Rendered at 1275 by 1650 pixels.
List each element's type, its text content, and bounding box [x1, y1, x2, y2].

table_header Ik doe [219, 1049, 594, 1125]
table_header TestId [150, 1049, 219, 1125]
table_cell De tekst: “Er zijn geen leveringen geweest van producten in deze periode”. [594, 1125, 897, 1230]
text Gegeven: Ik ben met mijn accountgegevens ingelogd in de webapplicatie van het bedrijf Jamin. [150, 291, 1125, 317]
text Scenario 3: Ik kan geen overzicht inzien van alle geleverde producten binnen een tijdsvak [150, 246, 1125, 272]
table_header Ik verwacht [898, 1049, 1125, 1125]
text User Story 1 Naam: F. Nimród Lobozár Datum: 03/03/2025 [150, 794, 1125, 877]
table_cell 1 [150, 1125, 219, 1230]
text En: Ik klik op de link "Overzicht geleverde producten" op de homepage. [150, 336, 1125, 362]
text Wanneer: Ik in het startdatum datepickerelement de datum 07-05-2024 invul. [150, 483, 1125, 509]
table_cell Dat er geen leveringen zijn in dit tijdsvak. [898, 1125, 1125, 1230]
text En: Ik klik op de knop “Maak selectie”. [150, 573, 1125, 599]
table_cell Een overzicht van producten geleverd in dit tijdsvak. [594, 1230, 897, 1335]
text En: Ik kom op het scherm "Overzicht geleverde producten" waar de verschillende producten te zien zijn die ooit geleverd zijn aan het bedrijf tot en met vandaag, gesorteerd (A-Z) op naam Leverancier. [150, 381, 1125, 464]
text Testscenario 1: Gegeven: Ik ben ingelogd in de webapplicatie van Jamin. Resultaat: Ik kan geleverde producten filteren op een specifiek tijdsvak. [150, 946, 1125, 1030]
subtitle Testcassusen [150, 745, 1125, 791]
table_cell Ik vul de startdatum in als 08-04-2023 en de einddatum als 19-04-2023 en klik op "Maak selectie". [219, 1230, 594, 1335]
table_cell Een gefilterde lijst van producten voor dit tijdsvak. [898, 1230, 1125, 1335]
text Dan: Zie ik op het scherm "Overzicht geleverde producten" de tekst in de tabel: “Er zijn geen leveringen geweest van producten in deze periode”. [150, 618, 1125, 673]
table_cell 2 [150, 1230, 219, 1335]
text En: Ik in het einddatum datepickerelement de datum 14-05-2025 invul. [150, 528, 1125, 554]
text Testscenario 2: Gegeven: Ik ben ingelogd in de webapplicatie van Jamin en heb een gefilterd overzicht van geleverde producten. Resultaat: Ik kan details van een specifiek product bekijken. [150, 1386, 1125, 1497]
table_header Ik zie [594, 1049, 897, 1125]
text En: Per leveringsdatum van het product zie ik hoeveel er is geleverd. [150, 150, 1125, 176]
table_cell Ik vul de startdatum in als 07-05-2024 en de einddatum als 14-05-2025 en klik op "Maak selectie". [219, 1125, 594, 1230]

### Required work
The answer is every entry, repeated word for word.

### Task output
Rendered at 1275 by 1650 pixels.
List each element's type, its text content, and bounding box [x1, y1, x2, y2].

table_header Ik doe [219, 1049, 594, 1125]
table_header TestId [150, 1049, 219, 1125]
table_cell De tekst: “Er zijn geen leveringen geweest van producten in deze periode”. [594, 1125, 897, 1230]
text Gegeven: Ik ben met mijn accountgegevens ingelogd in de webapplicatie van het bedrijf Jamin. [150, 291, 1125, 317]
text Scenario 3: Ik kan geen overzicht inzien van alle geleverde producten binnen een tijdsvak [150, 246, 1125, 272]
table_header Ik verwacht [898, 1049, 1125, 1125]
text User Story 1 Naam: F. Nimród Lobozár Datum: 03/03/2025 [150, 794, 1125, 877]
table_cell 1 [150, 1125, 219, 1230]
text En: Ik klik op de link "Overzicht geleverde producten" op de homepage. [150, 336, 1125, 362]
text Wanneer: Ik in het startdatum datepickerelement de datum 07-05-2024 invul. [150, 483, 1125, 509]
table_cell Dat er geen leveringen zijn in dit tijdsvak. [898, 1125, 1125, 1230]
text En: Ik klik op de knop “Maak selectie”. [150, 573, 1125, 599]
table_cell Een overzicht van producten geleverd in dit tijdsvak. [594, 1230, 897, 1335]
text En: Ik kom op het scherm "Overzicht geleverde producten" waar de verschillende producten te zien zijn die ooit geleverd zijn aan het bedrijf tot en met vandaag, gesorteerd (A-Z) op naam Leverancier. [150, 381, 1125, 464]
text Testscenario 1: Gegeven: Ik ben ingelogd in de webapplicatie van Jamin. Resultaat: Ik kan geleverde producten filteren op een specifiek tijdsvak. [150, 946, 1125, 1030]
subtitle Testcassusen [150, 745, 1125, 791]
table_cell Ik vul de startdatum in als 08-04-2023 en de einddatum als 19-04-2023 en klik op "Maak selectie". [219, 1230, 594, 1335]
table_cell Een gefilterde lijst van producten voor dit tijdsvak. [898, 1230, 1125, 1335]
text Dan: Zie ik op het scherm "Overzicht geleverde producten" de tekst in de tabel: “Er zijn geen leveringen geweest van producten in deze periode”. [150, 618, 1125, 673]
table_cell 2 [150, 1230, 219, 1335]
text En: Ik in het einddatum datepickerelement de datum 14-05-2025 invul. [150, 528, 1125, 554]
text Testscenario 2: Gegeven: Ik ben ingelogd in de webapplicatie van Jamin en heb een gefilterd overzicht van geleverde producten. Resultaat: Ik kan details van een specifiek product bekijken. [150, 1386, 1125, 1497]
table_header Ik zie [594, 1049, 897, 1125]
text En: Per leveringsdatum van het product zie ik hoeveel er is geleverd. [150, 150, 1125, 176]
table_cell Ik vul de startdatum in als 07-05-2024 en de einddatum als 14-05-2025 en klik op "Maak selectie". [219, 1125, 594, 1230]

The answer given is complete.